WHAT THIS TASK INVOLVES:
Pull out every line below that contains the string "Lenste", matching uppercase and lowercase exactly.

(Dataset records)
● ● ● ● ● ● ●

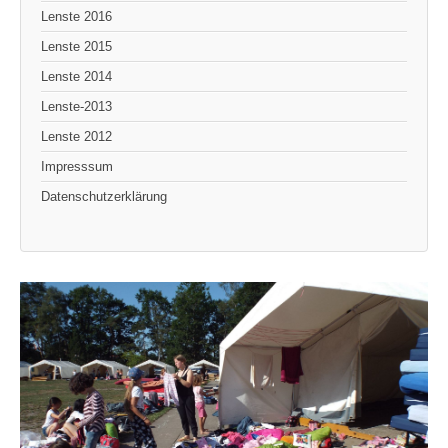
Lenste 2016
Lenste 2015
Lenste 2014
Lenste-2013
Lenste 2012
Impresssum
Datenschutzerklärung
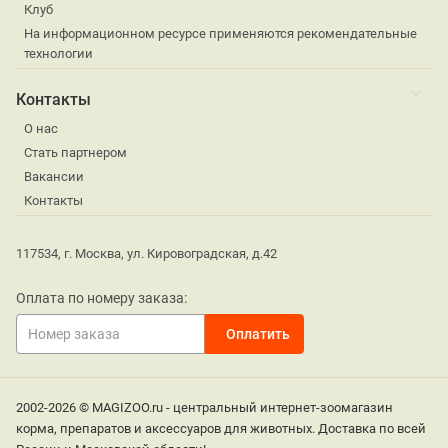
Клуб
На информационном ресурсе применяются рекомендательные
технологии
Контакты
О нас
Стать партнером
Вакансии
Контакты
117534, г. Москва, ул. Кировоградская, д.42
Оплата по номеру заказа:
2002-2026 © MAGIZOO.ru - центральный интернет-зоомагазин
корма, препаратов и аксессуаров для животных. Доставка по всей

● ● ● ● ● ● ●

WRITTEN SOLUTION:
Lenste 2016
Lenste 2015
Lenste 2014
Lenste-2013
Lenste 2012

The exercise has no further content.